昨年、風水害や盗難などで被害があった場合は、所得税や住民税の軽減や免除が受けられます!
昨年も台風や豪雨など各地で災害が発生し、たくさんの方が被害を受けられました。心よりお見舞い申し上げます。
このような場合、確定申告すれば、所得税、住民税の軽減や免除措置が受けられます。
被災された方は、火災保険などの手続きは終わっておられると思いますが、これら税軽減や免除措置の適用を受けるための確定申告をお忘れなく!
目 次 ・損害に対する税軽減措置の取り扱いは、所得税と住民税では若干異なる ・所得税での税軽減措置と免除措置 1.雑損控除による税軽減を受ける方法 2.「災害減免法」の適用による「税額控除」を受ける方法 ・住民税での税軽減措置 ・確定申告に必要な書類 ・最後に |
風水害や盗難等で被害を受けた方は、所得税や住民税の税軽減措置が受けられます。
過去5年間に遡って確定申告できるので、該当される場合は確定申告をおすすめします。
(還付金等の請求権は、5年間行使しないことによって、時効により消滅する)
損害に対する税軽減措置の取り扱いは、所得税と住民税では若干異なる
国税である所得税と地方税である住民税では損害に対する税軽減措置の取り扱いは、若干取り扱いが異なるので注意が必要です。
所得税には、「災害減免法」の適用による「税額控除」措置がありますが、住民税にはありません。
従って、確定申告で「災害減免法」の適用による「税額控除」措置を受けられた場合は、住民税では、別個に、雑損控除による申告を提出する必要が生じます。
所得税での税軽減措置と免除措置
風水害や盗難等により、生活に必要な資産(建物設備や家財等)に大きな損害を受けた場合、損失の一部を所得から差し引ける「雑損控除」による税軽減措置、あるいは、損害が多大であれば、「雑損控除」にかえて「災害減免法による所得税の軽減免除」の適用が受けられます。
つまり、風水害等により被災された方は、
1.雑損控除による税軽減を受ける方法
2.「災害減免法」の適用による「税額控除」を受ける方法
のどちらかの措置を受けることができます。
なお、所得1000万円以上の人は、「災害減免法」は適用外となるため、選択肢は雑損控除による方法しかありません。
1.雑損控除による税軽減を受ける方法
災害や盗難などで自宅や家財などに損害を被った場合、損害補償として受け取った火災保険金などを差し引いた「実質損失額」に当たる部分を「雑損控除」として、他の「社会保険控除」などと同様に一定額まで所得の控除が受けられるというものです。
なお、損失額が大きくてその年の所得金額から控除しきれない場合には、翌年以後(3年間が限度)に繰り越して、各年の所得金額から控除することができます。
[雑損控除金額の計算方法]
2通りあり、いずれかの大きい方が適用されます。
(1)[損失額-民間保険の保険金]より「差し引き損失額」を出し、「所得の10%の金額」(免責部分?)を差し引いた金額を「雑損控除金額」とする方法
「損失額-民間保険の保険金」-所得の10%の金額
=「雑損控除金額」
なお、損失額は、自宅や車など資産ごとに算出する。
(生活に通常必要でない資産は対象外)
『自宅の場合』
取得価額が判っている場合 | 損失額は、時間の経過による減価を差し引いた時価に被害割合(100%、50%など)をかけた金額 |
取得価額がわからない場合 | 損失額は、総床面積に対する工事費用(国税庁発表都道府県別u当たり工事費用による)に被害割合をかけた金額を損失額とする。 |
なお、被害割合は、災害時に自治体に申請して交付を受けた「罹災証明書」に記載の「全壊」「大規模半壊」「半壊」「半壊に至らず」の4区分により国税庁の定める比率「%」を用います。

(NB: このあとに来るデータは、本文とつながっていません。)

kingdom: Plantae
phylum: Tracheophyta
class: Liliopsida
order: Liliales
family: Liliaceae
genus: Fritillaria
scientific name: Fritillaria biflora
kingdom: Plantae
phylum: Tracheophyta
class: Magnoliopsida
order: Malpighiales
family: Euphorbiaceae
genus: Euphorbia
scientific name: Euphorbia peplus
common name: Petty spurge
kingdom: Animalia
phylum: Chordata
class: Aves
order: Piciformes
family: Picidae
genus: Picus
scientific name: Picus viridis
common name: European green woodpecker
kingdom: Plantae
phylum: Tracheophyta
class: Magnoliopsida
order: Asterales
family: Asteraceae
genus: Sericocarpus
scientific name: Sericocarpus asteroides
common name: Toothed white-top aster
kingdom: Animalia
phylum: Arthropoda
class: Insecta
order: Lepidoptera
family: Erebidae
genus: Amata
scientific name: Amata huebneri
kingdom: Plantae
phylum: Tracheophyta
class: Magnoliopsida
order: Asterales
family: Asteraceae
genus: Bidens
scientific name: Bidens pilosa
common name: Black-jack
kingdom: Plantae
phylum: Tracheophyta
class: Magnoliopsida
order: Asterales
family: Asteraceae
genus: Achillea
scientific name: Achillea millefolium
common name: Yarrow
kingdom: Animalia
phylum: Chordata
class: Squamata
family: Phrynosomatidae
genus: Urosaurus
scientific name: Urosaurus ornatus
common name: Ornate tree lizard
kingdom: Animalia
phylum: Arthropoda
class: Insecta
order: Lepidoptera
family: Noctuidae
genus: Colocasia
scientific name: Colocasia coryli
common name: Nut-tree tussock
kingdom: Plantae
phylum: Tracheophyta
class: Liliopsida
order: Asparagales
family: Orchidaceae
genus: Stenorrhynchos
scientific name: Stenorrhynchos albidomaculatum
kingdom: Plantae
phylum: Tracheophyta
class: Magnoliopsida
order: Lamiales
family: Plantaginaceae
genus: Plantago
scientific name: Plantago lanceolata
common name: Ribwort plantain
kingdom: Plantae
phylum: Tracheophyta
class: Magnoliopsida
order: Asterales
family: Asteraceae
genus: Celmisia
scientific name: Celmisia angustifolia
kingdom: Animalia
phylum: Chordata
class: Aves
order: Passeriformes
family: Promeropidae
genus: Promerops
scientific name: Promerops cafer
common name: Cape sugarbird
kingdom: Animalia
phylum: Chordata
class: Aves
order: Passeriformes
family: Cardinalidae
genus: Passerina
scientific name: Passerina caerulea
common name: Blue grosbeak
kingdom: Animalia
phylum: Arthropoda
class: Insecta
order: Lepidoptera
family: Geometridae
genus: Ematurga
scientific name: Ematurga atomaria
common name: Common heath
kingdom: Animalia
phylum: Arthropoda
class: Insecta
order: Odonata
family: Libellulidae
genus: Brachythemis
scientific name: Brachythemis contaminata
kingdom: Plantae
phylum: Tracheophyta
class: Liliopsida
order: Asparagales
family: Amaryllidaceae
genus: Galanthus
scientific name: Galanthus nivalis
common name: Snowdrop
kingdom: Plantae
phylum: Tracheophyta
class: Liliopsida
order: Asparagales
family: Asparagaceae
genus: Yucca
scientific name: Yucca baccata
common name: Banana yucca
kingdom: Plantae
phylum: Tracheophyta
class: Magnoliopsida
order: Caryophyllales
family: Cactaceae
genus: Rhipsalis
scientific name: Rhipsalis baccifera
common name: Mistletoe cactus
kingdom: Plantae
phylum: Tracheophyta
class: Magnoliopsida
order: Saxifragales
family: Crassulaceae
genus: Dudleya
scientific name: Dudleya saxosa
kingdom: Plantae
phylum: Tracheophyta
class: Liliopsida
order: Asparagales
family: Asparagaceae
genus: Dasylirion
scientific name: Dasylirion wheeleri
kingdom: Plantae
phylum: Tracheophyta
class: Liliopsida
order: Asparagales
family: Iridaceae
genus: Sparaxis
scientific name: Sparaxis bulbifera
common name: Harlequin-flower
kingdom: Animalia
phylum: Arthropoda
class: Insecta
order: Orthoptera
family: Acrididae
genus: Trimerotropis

(詳細については「国税庁の被害割合表」をご覧ください。)
(2)「災害関連支出-5万円」=「雑損控除金額」とする方法
「災害関連支出」とは、損壊した自宅の修復費用や自宅内に流れ込んだゴミや土砂などの撤去費用など。
2.「災害減免法」の適用による「税額控除」を受ける方法
「住宅や家財の損害額が時価の二分の一を超える場合」に、下記の「所得に応じた免除割合」が適用され所得税そのものが税額控除されます。
雑損控除よりも直接的に税金免除を受けられるので、本人の所得水準や被害状況と免除割合によっては、雑損控除よりも軽減効果が大きくなる可能性があります。
なお、この制度は、所得1000万円以上の人は適用外となります。
◎所得区分別に所得税の免除割合
所得 | 所得税免除率 |
500万円以下 | 所得税の全額免除 |
500〜750万円 | 所得税の50%の免除 |
750〜1000万円 | 所得税の25%免除 |
住民税での税軽減措置
住民税には、災害減免法の適用がありません。
(注:市町村条例で減免措置を定めるところもあるので確認が必要)
このため、所得税の確定申告で、「2.災害減免法の適用による税額控除を受ける方法」を選択した場合は、別途に確定申告期間中に市区町村で「雑損控除の申告」をする必要があります。
なお、所得税の確定申告で「雑損控除」を選んだ場合は、自動的に住民税に反映されるため別途手続きする必要はありません。
確定申告に必要な書類
・「罹災証明書」、「火災保険などから受け取った保険金関係書類」、「災害関連支出の領収書類」など。
最後に
不幸にも台風や豪雨あるいは地震や火災、水害などで被害に遭われた方は、確定申告で所得税などで収めた税金の還付が受けられますので、必要書類を取り揃えて還付申告されることをおすすめします。
なお、確定申告時期は、例年、2月中旬から3月中旬に設定されますが、雑損控除などによる還付申告は、それ以前でも行えますので早めに申告されることをおすすめします。
また、申告についての詳細は「国税庁の雑損控除」でご確認願います。